Buika istanbul'a konsere gelmeden önce biraz türkçe öğrenmiş ve bir de sürpriz şarkı bestelemiş türkçe bir isimde. Ya baktı bir yerden ya birine sordu herhalde.
Sonra konserde size bi sürprizim var diye birden bu özel bestesini söylemeye başladı. Arada o meşhur gırtlağıyla tişukulaaa diye bağırıyor. Buranın nakarat olduğunu anladı herkes tabii de, bunun türkçe bir kelimeye tekabül ettiğini anlamadık hiçbirimiz
Tabii şarkı beklenen tepkiyi almayınca biraz bozuldu kadıncağız. Sonra 1-2 anlayan izleyici salona doğru "teşekkürler-teşekkürler!" diye bağırdı da jeton düştü, beklenen alkış tufanı koptu. Herkes ne salağız düşüncesiyle alkış da alkış...
sesine hastayim ben bu kadinin. Flamenko, caz ve soul müziği harmanlayip ortaya mükemmel birsey cikiyor. cok duygusal, cok atarli, cok böyle derinlerdeki bene hitap eden sarkilar.

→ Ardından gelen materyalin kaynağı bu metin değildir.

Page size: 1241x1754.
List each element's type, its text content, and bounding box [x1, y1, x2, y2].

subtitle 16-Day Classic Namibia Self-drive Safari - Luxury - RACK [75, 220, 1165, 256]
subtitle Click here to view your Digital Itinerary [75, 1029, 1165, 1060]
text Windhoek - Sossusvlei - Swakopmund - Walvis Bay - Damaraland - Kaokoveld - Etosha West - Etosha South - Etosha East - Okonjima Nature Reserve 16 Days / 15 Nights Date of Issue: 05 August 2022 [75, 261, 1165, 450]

(bkz: no habra nadie en el mundo) sarkisi olaganustudur. bu sarkinin oldugu albumun kapaginda kendi ciplak fotosu yer almaktadir. millet altta yorumlara yazmis ayni kibariye söylemis gibi diye de kibariye krodur falan ama sesi güzeldir hakkini yiyemem. ah istanbul söyleyisi beni derinden etkiler
no habra nadie en el mundo şarkısı en az yabancılık çekeceğiniz, en etkileyici şarkılarından biri iken, volveras ile de duygusallığın dibine vurursunuz.